(Stored data)
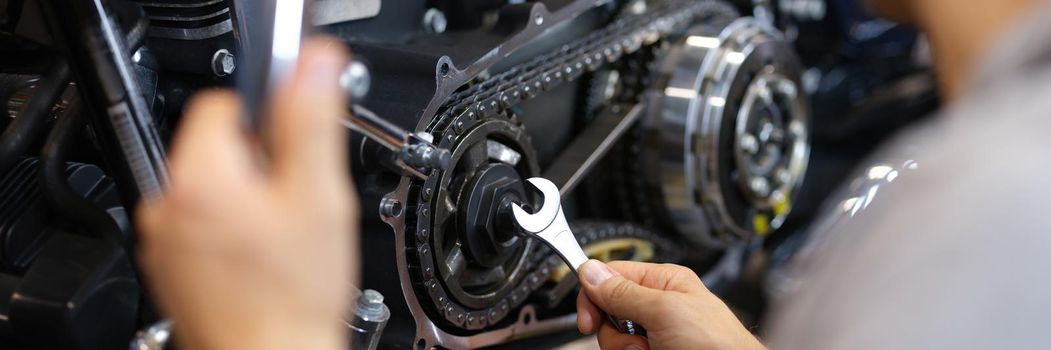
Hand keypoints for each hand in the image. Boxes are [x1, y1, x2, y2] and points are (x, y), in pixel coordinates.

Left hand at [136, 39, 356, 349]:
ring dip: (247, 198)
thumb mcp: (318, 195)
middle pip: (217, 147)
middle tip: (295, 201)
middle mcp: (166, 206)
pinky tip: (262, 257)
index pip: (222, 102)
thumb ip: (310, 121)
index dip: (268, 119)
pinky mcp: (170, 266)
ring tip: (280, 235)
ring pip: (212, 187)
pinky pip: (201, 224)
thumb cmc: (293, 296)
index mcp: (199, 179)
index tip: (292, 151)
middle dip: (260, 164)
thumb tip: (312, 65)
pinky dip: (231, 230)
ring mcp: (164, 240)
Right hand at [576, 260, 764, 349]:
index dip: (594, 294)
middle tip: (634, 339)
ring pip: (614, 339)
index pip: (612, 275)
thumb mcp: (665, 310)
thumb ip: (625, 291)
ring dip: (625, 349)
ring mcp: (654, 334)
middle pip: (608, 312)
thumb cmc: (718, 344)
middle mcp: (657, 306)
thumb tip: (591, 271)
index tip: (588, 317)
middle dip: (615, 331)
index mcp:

Directions for this task -
In the entries above, tally the lines containing the word "ring" and return only the tally.

Finished exercise -
7